Task goal: Lines from the beginning of the data below through the one containing "jar: none [773,361,838,416]" are to be printed exactly as they appear.

Household object detections:
┌──

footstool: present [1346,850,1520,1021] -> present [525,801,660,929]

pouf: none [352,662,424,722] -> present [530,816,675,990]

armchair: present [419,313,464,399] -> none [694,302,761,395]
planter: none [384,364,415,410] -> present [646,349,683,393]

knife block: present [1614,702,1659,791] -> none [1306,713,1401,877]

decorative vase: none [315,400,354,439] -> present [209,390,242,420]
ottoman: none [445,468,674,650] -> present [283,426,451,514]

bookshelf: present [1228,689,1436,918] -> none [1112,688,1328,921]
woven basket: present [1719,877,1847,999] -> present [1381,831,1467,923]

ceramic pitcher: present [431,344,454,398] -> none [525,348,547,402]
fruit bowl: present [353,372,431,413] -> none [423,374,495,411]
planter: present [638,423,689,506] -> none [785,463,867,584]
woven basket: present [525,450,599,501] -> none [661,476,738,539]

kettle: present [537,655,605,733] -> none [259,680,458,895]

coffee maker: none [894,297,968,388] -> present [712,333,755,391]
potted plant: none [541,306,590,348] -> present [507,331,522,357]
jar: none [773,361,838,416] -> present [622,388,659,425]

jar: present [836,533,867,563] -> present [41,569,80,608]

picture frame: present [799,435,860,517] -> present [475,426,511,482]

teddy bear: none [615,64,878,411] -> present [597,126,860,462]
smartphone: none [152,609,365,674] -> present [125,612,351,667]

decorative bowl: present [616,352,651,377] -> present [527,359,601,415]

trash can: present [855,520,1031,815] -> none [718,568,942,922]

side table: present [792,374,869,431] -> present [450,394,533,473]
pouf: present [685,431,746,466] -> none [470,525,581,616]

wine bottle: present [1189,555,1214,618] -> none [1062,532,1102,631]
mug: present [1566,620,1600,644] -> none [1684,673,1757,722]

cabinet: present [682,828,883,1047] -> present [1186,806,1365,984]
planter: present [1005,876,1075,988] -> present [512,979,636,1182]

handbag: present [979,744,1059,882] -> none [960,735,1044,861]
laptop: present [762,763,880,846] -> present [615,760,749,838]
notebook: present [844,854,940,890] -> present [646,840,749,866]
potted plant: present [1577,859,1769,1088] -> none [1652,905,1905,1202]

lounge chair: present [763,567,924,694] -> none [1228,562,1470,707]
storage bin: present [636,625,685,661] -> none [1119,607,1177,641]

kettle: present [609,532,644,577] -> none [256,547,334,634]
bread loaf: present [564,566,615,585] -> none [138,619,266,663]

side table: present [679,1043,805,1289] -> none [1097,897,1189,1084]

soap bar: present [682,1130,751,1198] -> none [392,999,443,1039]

└──

Answer to this task:
footstool: present [1346,850,1520,1021] -> present [525,801,660,929]

pouf: none [352,662,424,722] -> present [530,816,675,990]

armchair: present [419,313,464,399] -> none [694,302,761,395]
planter: none [384,364,415,410] -> present [646,349,683,393]

knife block: present [1614,702,1659,791] -> none [1306,713,1401,877]

decorative vase: none [315,400,354,439] -> present [209,390,242,420]
ottoman: none [445,468,674,650] -> present [283,426,451,514]

bookshelf: present [1228,689,1436,918] -> none [1112,688,1328,921]
woven basket: present [1719,877,1847,999] -> present [1381,831,1467,923]

ceramic pitcher: present [431,344,454,398] -> none [525,348,547,402]
fruit bowl: present [353,372,431,413] -> none [423,374,495,411]
planter: present [638,423,689,506] -> none [785,463,867,584]
woven basket: present [525,450,599,501] -> none [661,476,738,539]

kettle: present [537,655,605,733] -> none [259,680,458,895]

coffee maker: none [894,297,968,388] -> present [712,333,755,391]
potted plant: none [541,306,590,348] -> present [507,331,522,357]
jar: none [773,361,838,416] -> present [622,388,659,425]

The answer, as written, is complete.